Australian insurer Suncorp says special leave to appeal will not be granted for the Insurance Council of Australia (ICA) first industry test case.
This test case relates to the application of the Quarantine Act exclusion to Business Interruption (BI) policies.
The High Court of Australia’s decision upholds the NSW Court of Appeal’s November 2020 judgment, meaning certain policy exclusions referencing the “Quarantine Act and subsequent amendments” cannot be read as references to the Biosecurity Act, and therefore cannot be relied on in relation to COVID-19 BI claims.
The decision does not mean that policies referencing the Quarantine Act will automatically respond to COVID-19 related claims.
Suncorp continues to monitor legal developments in relation to business interruption, including the second ICA BI industry test case which is due to be heard later in the 2021 calendar year.

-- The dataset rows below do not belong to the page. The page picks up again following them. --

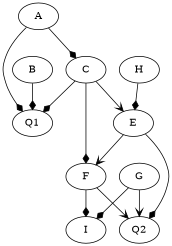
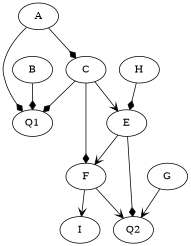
  strict digraph {
    edge [arrowhead=diamond]
    A
    C
    Q1
    E
    F
    Q2
    I
    B
    G
    H
    A -> C
    A -> Q1
    C -> Q1
    C -> E [arrowhead=vee]
    C -> F
    E -> F [arrowhead=vee]
    E -> Q2
    F -> Q2 [arrowhead=vee]
-   F -> I
+   F -> I [arrowhead=vee]
    B -> Q1
    G -> Q2 [arrowhead=vee]
-   G -> I
    H -> E
  }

Suncorp recommends that customers lodge any COVID-19 business interruption claims they may have. Claims lodged with Quarantine Act exclusions will be assessed as expeditiously as possible and in accordance with the policy terms and circumstances.
The Group’s provision for potential business interruption claims related to COVID-19 is $214 million, as reported in the Group’s interim results in February this year.
This provision amount is not expected to be impacted as a result of today’s decision from the High Court. The Group will complete a full review of its provisions as part of its normal processes to prepare the FY21 results.